## Assignment
Transcribe the data as written, minus images.

## Source material
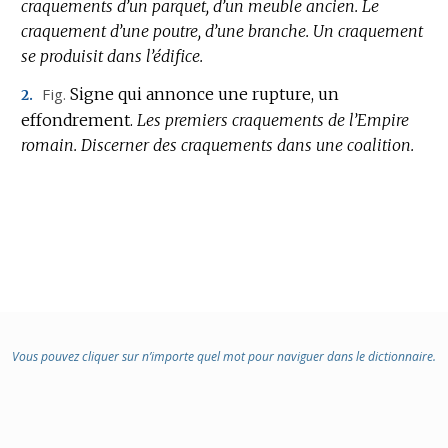
craquements d’un parquet, d’un meuble ancien.
Le
craquement d’une poutre, d’une branche.
Un craquement
se produisit dans l’édifice.
Fig.
Signe qui annonce une rupture, un
2.
effondrement.
Les premiers craquements de l’Empire
romain.
Discerner des craquements dans une coalition.
Vous pouvez cliquer sur n’importe quel mot pour naviguer dans le dictionnaire.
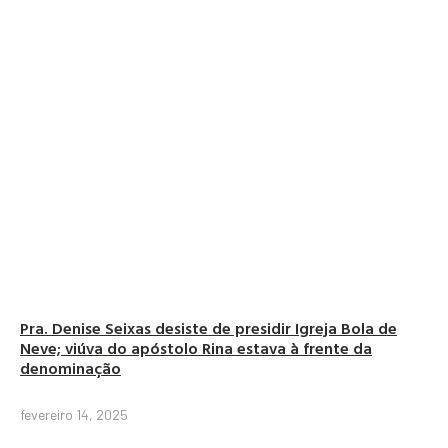
Pra. Denise Seixas desiste de presidir Igreja Bola de
Neve; viúva do apóstolo Rina estava à frente da
denominação
fevereiro 14, 2025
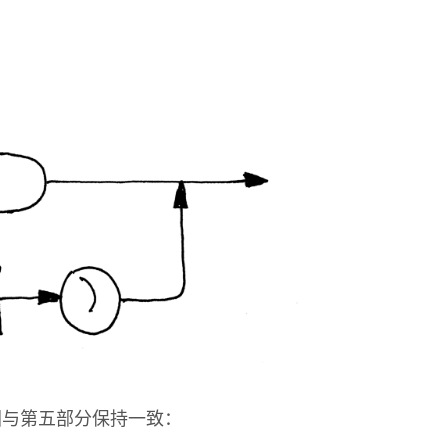
图与第五部分保持一致：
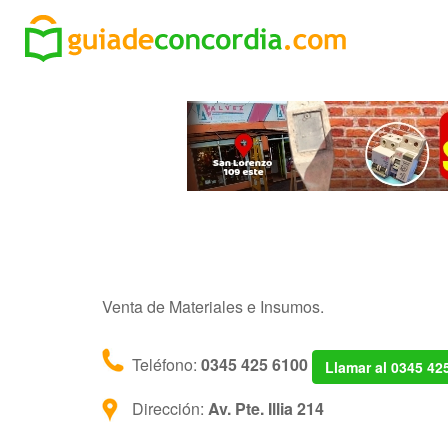
Venta de Materiales e Insumos.
Teléfono:
0345 425 6100
Llamar al 0345 42
Dirección:
Av. Pte. Illia 214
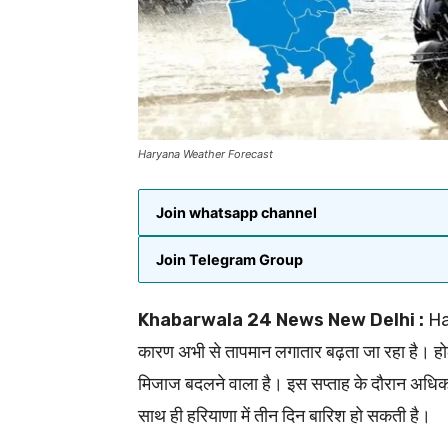
Haryana Weather Forecast
Join whatsapp channel
Join Telegram Group
Khabarwala 24 News New Delhi :
Har
कारण अभी से तापमान लगातार बढ़ता जा रहा है। हो
मिजाज बदलने वाला है। इस सप्ताह के दौरान अधिक
साथ ही हरियाणा में तीन दिन बारिश हो सकती है।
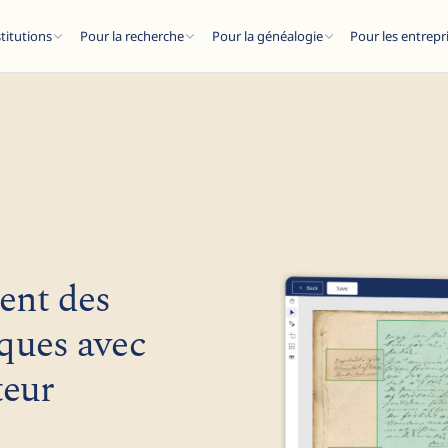
stitutions
Pour la recherche
Pour la généalogie
Pour les entrepr
ESC
ent des
articles de blog...
ques avec
teur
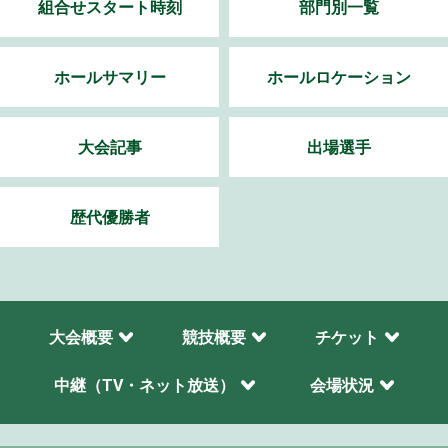
組合せスタート時刻
部門別一覧
ホールサマリー
ホールロケーション
大会記事
出場選手
歴代優勝者
大会概要
競技概要
チケット
中継（TV・ネット放送）
会場状況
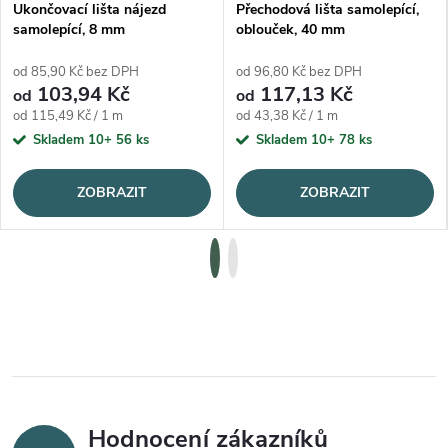
Ukončovací lišta nájezd
Přechodová lišta samolepící,
samolepící, 8 mm
oblouček, 40 mm
od 85,90 Kč bez DPH
od 96,80 Kč bez DPH
103,94 Kč
117,13 Kč
od
od
Měrná cena:
Měrná cena:
od 115,49 Kč / 1 m
od 43,38 Kč / 1 m
Skladem 10+
56 ks
Skladem 10+
78 ks
ZOBRAZIT
ZOBRAZIT
Hodnocení zákazníků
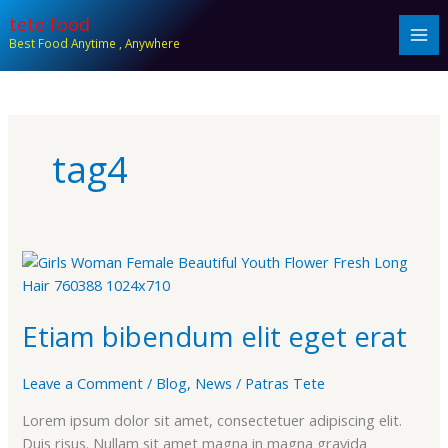
Skip
tete food
to
Best Food Anytime , Anywhere
content
tag4
Etiam
bibendum
elit
Etiam bibendum elit eget erat
eget
erat
Leave a Comment
/
Blog
,
News
/
Patras Tete
Lorem ipsum dolor sit amet, consectetuer adipiscing elit.
Duis risus. Nullam sit amet magna in magna gravida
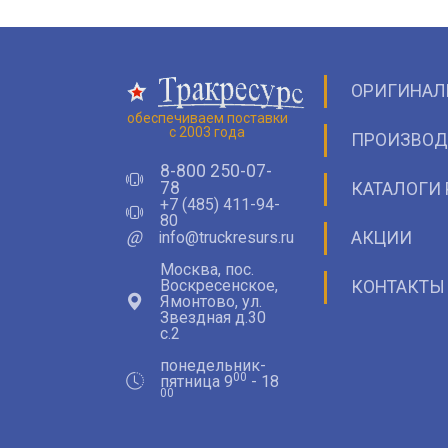
ОРИГИНАЛ
обеспечиваем поставки
с 2003 года
ПРОИЗВОД
8-800 250-07-
78
КАТАЛОГИ 
+7 (485) 411-94-
80
@
info@truckresurs.ru
АКЦИИ
Москва, пос.
Воскресенское,
КОНТАКТЫ
Ямонтово, ул.
Звездная д.30
с.2
понедельник-
00
пятница 9
- 18
00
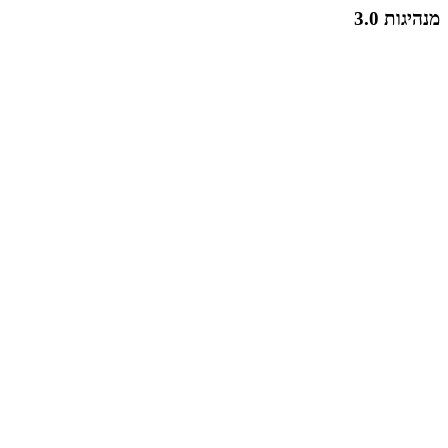
מנהיגות 3.0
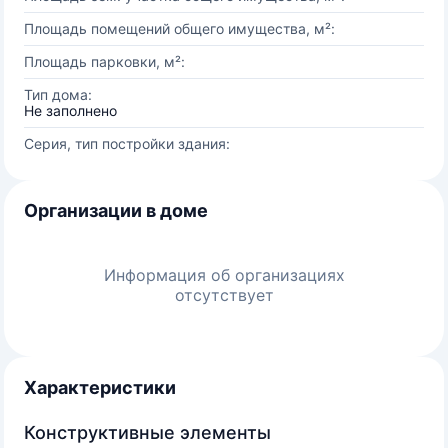
Площадь помещений общего имущества, м²:
Площадь парковки, м²:
Тип дома:
Не заполнено
Серия, тип постройки здания:
Организации в доме
Информация об организациях
отсутствует
Характеристики
Конструктивные элементы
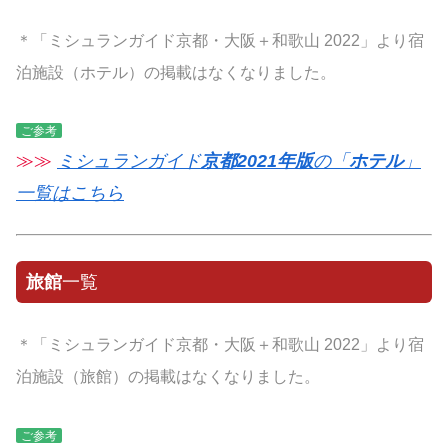
＊「ミシュランガイド京都・大阪＋和歌山 2022」より宿
泊施設（ホテル）の掲載はなくなりました。
ご参考
≫≫
ミシュランガイド
京都2021年版
の「
ホテル
」
一覧はこちら
旅館
一覧
＊「ミシュランガイド京都・大阪＋和歌山 2022」より宿
泊施設（旅館）の掲載はなくなりました。
ご参考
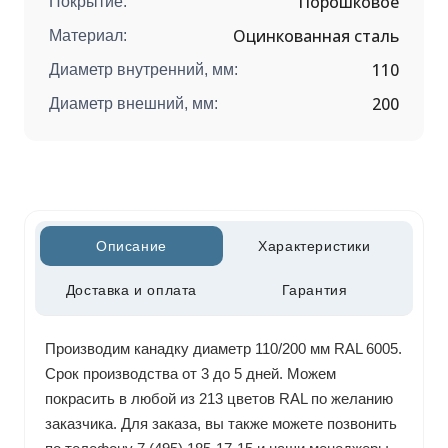
Порошковое
Покрытие:
Оцинкованная сталь
Материал:
110
Диаметр внутренний, мм:
200
Диаметр внешний, мм:
Описание
Характеристики
Доставка и оплата
Гарантия
Производим канадку диаметр 110/200 мм RAL 6005.
Срок производства от 3 до 5 дней. Можем
покрасить в любой из 213 цветов RAL по желанию
заказчика. Для заказа, вы также можете позвонить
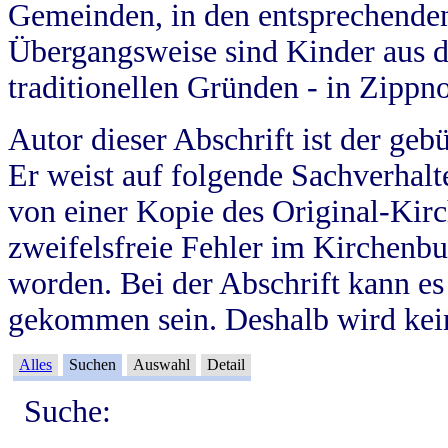
Gemeinden, in den entsprechende
Übergangsweise sind Kinder aus 
traditionellen Gründen - in Zippn
Autor dieser Abschrift ist der geb
Er weist auf folgende Sachverhalte
von einer Kopie des Original-Kirc
zweifelsfreie Fehler im Kirchenbuc
worden. Bei der Abschrift kann e
gekommen sein. Deshalb wird kein
Alles
Suchen
Auswahl
Detail
Suche:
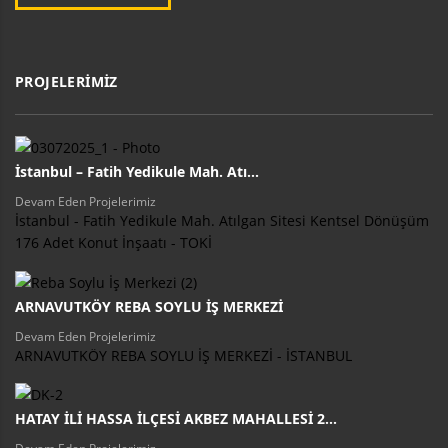
PROJELERİMİZ
İstanbul – Fatih Yedikule Mah. Atı...
Devam Eden Projelerimiz
İstanbul - Fatih Yedikule Mah. Atılgan Sitesi Kentsel Dönüşüm
176 Adet Konut İnşaatı - TOKİ
ARNAVUTKÖY REBA SOYLU İŞ MERKEZİ
Devam Eden Projelerimiz
ARNAVUTKÖY REBA SOYLU İŞ MERKEZİ - İSTANBUL
HATAY İLİ HASSA İLÇESİ AKBEZ MAHALLESİ 2...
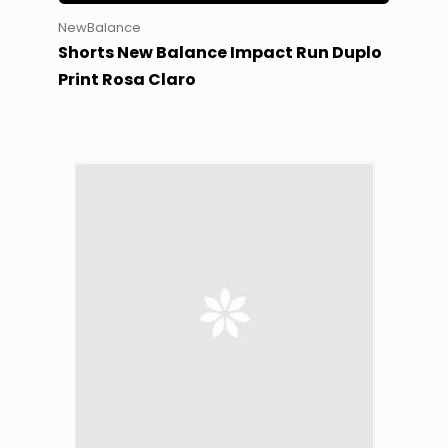
NewBalance
Shorts New Balance Impact Run Duplo
Print Rosa Claro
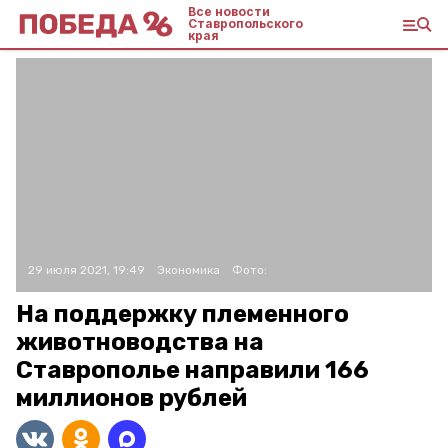
Все новости
Ставропольского
края
29 июля 2021, 19:49
Экономика
Фото:
На поддержку племенного
животноводства на
Ставрополье направили 166
миллионов рублей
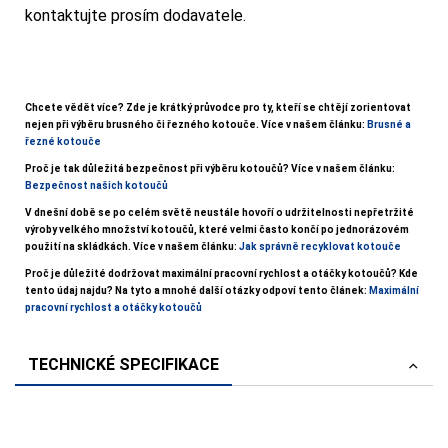
kontaktujte prosím dodavatele.
Chcete vědět více? Zde je krátký průvodce pro ty, kteří se chtějí zorientovat
nejen při výběru brusného či řezného kotouče. Více v našem článku:
Brusné a
řezné kotouče
Proč je tak důležitá bezpečnost při výběru kotoučů? Více v našem článku:
Bezpečnost našich kotoučů
V dnešní době se po celém světě neustále hovoří o udržitelnosti nepřetržité
výroby velkého množství kotoučů, které velmi často končí po jednorázovém
použití na skládkách. Více v našem článku:
Jak správně recyklovat kotouče
Proč je důležité dodržovat maximální pracovní rychlost a otáčky kotoučů? Kde
tento údaj najdu? Na tyto a mnohé další otázky odpoví tento článek:
Maximální
pracovní rychlost a otáčky kotoučů
TECHNICKÉ SPECIFIKACE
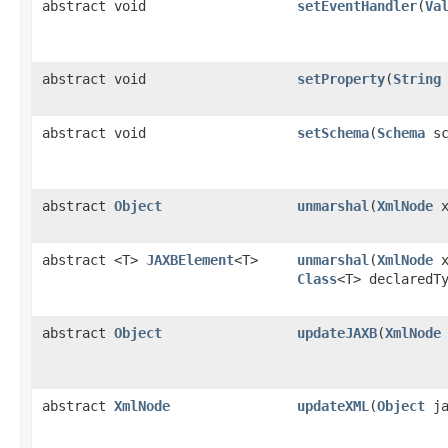
abstract void
setEventHandler
(
Va
abstract void
setProperty
(
String
abstract void
setSchema
(
Schema
sc
abstract
Object
unmarshal
(
XmlNode
x
abstract <T>
JAXBElement
<T>
unmarshal
(
XmlNode
x
Class
<T> declaredT
abstract
Object
updateJAXB
(
XmlNode
abstract
XmlNode
updateXML
(
Object
ja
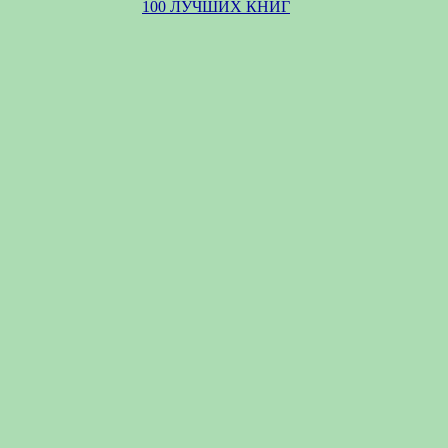
100 ЛУЧШИХ КНИГ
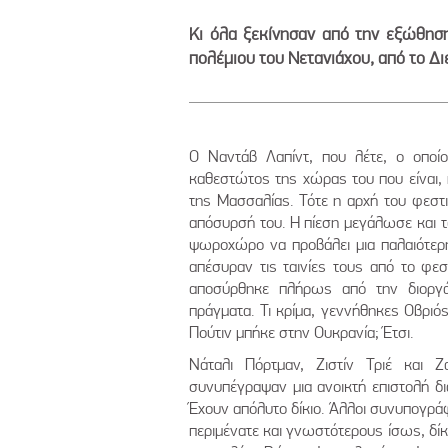
Κι όλα ξεκίνησαν από την εξώθησ
πολέμιου του Νετανιάχου, από το Δ
Ο Ναντάβ Λαπίντ, που λέτε, ο οποίο
καθεστώτος της χώρας του που είναι,
της Μασσαλίας. Τότε η αρχή του φεστ
απόσυρσή του. Η πίεση μεγάλωσε και τ
ψωροχώρο να προβάλει μια παλαιότερη 
απέσυραν τις ταινίες τους από το φεσ
αποσύρθηκε πλήρως από την διοργάνω
πράγματα. Τι κρίμα, γεννήθηκες Οβριός
Πούτιν μπήκε στην Ουκρανία; Έτσι.
Νάταλι Πόρτμαν, Ζιστίν Τριέ και Ζ
συνυπέγραψαν μια ανοικτή επιστολή δι
Έχουν απόλυτο δίκιο. Άλλοι συνυπογράφ
περιμένατε και γνωστότερους ίσως, δίκι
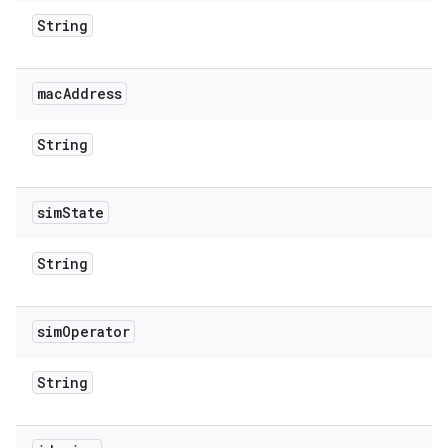
String
mac
Address
String
sim
State
String
sim
Operator
String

## Solution
craquements d’un parquet, d’un meuble ancien.
Le
craquement d’une poutre, d’une branche.
Un craquement
se produisit dans l’édifice.
Fig.
Signe qui annonce une rupture, un
2.
effondrement.
Les premiers craquements de l’Empire
romain.
Discerner des craquements dans une coalition.
Vous pouvez cliquer sur n’importe quel mot pour naviguer dans le dictionnaire.
Pra. Denise Seixas desiste de presidir Igreja Bola de
Neve; viúva do apóstolo Rina estava à frente da
denominação
fevereiro 14, 2025
图与第五部分保持一致：
Venta de Materiales e Insumos.
Teléfono:
0345 425 6100
Llamar al 0345 42
Dirección:
Av. Pte. Illia 214
Haryana Weather Forecast
Join whatsapp channel
Join Telegram Group
Khabarwala 24 News New Delhi :
Har
कारण अभी से तापमान लगातार बढ़ता जा रहा है। हो
मिजाज बदलने वाला है। इस सप्ताह के दौरान अधिक
साथ ही हरियाणा में तीन दिन बारिश हो सकती है।
stitutions
Pour la recherche
Pour la généalogie
Pour les entrepr
ESC
ent des
articles de blog...
ques avec
teur
組合せスタート時刻
部門別一覧
ホールサマリー
ホールロケーション
大会記事
出場選手
歴代優勝者
大会概要
競技概要
チケット
中継（TV・ネット放送）
会場状況
Ukončovací lišta nájezd
Přechodová lišta samolepící,
samolepící, 8 mm
oblouček, 40 mm
od 85,90 Kč bez DPH
od 96,80 Kč bez DPH
103,94 Kč
117,13 Kč
od
od
Měrná cena:
Měrná cena:
od 115,49 Kč / 1 m
od 43,38 Kč / 1 m
Skladem 10+
56 ks
Skladem 10+
78 ks
ZOBRAZIT
ZOBRAZIT
Hodnocení zákazníků
Skip
tete food
to
Best Food Anytime , Anywhere
content
tag4
Etiam
bibendum
elit
Etiam bibendum elit eget erat
eget
erat
Leave a Comment
/
Blog
,
News
/
Patras Tete
Lorem ipsum dolor sit amet, consectetuer adipiscing elit.
Duis risus. Nullam sit amet magna in magna gravida
ОРИГИНАЛ
обеспечиваем поставки
с 2003 года
ПРОИЗВОД
8-800 250-07-
78
КАТАЛОГИ 
+7 (485) 411-94-
80
@
info@truckresurs.ru
АКЦИИ
Москва, пос.
Воскресенское,
КОНТАКТЫ
Ямонтово, ул.
Звездная д.30
с.2
понедельник-
00
пятница 9
- 18
00
מנהיגות 3.0
Площадь помещений общего имущества, м²:
Площадь парковки, м²:
Тип дома:
Не заполнено
Серия, тип постройки здания:
Организации в доме
Информация об организациях
отсутствует
Характеристики
Конструктивные элементы
＊「ミシュランガイド京都・大阪＋和歌山 2022」より宿
泊施設（ホテル）の掲載はなくなりました。
ご参考
≫≫
ミシュランガイド
京都2021年版
の「
ホテル
」
一覧はこちら
旅館
一覧
＊「ミシュランガイド京都・大阪＋和歌山 2022」より宿
泊施設（旅館）の掲載はなくなりました。
ご参考
Порошковое
Покрытие:
Оцинкованная сталь
Материал:
110
Диаметр внутренний, мм:
200
Диаметр внешний, мм:
Описание
Характеристики
Доставка и оплата
Гарантия
Производим канадку диаметр 110/200 мм RAL 6005.
Срок производства от 3 до 5 дней. Можем
покрасить в любой из 213 цветов RAL по желанию
заказчика. Для заказа, вы также можете позвонить
Gemeinden, in den entsprechende
Übergangsweise sind Kinder aus 
traditionellen Gründen - in Zippn
Autor dieser Abschrift ist der geb
Er weist auf folgende Sachverhalte
von einer Kopie des Original-Kirc
zweifelsfreie Fehler im Kirchenbuc
worden. Bei der Abschrift kann e
gekommen sein. Deshalb wird kein
Alles
Suchen
Auswahl
Detail
Suche:
PROJELERİMİZ
İstanbul – Fatih Yedikule Mah. Atı...
Devam Eden Projelerimiz
İstanbul - Fatih Yedikule Mah. Atılgan Sitesi Kentsel Dönüşüm
176 Adet Konut İnşaatı - TOKİ
ARNAVUTKÖY REBA SOYLU İŞ MERKEZİ
Devam Eden Projelerimiz
ARNAVUTKÖY REBA SOYLU İŞ MERKEZİ - İSTANBUL
HATAY İLİ HASSA İLÇESİ AKBEZ MAHALLESİ 2...
NewBalance
Shorts New Balance Impact Run Duplo
Print Rosa Claro
Все новости
Ставропольского
края
29 июля 2021, 19:49
Экономика
Фото:
На поддержку племенного
животноводства на
Ставрополье направили 166
миллионов рублей
kontaktujte prosím dodavatele.
Chcete vědět více? Zde je krátký průvodce pro ty, kteří se chtějí zorientovat
nejen při výběru brusného či řezného kotouče. Více v našem článku:
Brusné a
řezné kotouče
Proč je tak důležitá bezpečnost při výběru kotoučů? Více v našem článku:
Bezpečnost našich kotoučů
V dnešní době se po celém světě neustále hovoří o udržitelnosti nepřetržité
výroby velkého množství kotoučů, které velmi často končí po jednorázovém
použití na skládkách. Více v našem článku:
Jak správně recyklovat kotouče
Proč je důležité dodržovat maximální pracovní rychlost a otáčky kotoučů? Kde
tento údaj najdu? Na tyto a mnohé další otázky odpoví tento článek:
Maximální
pracovní rychlost a otáčky kotoučů
TECHNICKÉ SPECIFIKACE
abstract void
setEventHandler
(
Va
abstract void
setProperty
(
String
abstract void
setSchema
(
Schema
sc
abstract
Object
unmarshal
(
XmlNode
x
abstract <T>
JAXBElement
<T>
unmarshal
(
XmlNode
x
Class
<T> declaredT
abstract
Object
updateJAXB
(
XmlNode
abstract
XmlNode
updateXML
(
Object
ja
100 ЛУЧШИХ КНИГ
Κι όλα ξεκίνησαν από την εξώθησ
πολέμιου του Νετανιάχου, από το Δ
Ο Ναντάβ Λαπίντ, που λέτε, ο οποίο
καθεστώτος της χώρας του που είναι,
της Μασσαλίας. Τότε η αρχή του φεστ
απόσυρσή του. Η πίεση μεγάλωσε και τ
ψωροχώρο να προβάλει μια παλαιότερη 
απέσυραν τις ταινίες τους από το φεσ
αποσύρθηκε πλήρως από την διοργάνω
πράγματα. Τι κρίμα, γεννήθηκες Οβριός
Πούτιν μπήκε στην Ουκρανία; Έτσι.
Νάταλι Πόρτμαν, Ζιστίν Τριέ και Ζ
συνυπέγραψαν μια ανοικτή επιστολή δι
Έχουν απόλυτο δίκιο. Άλλοι συνυπογράφ
περιμένατε και γνωστότερους ίσως, δίκι
String
mac
Address
String
sim
State
String
sim
Operator
String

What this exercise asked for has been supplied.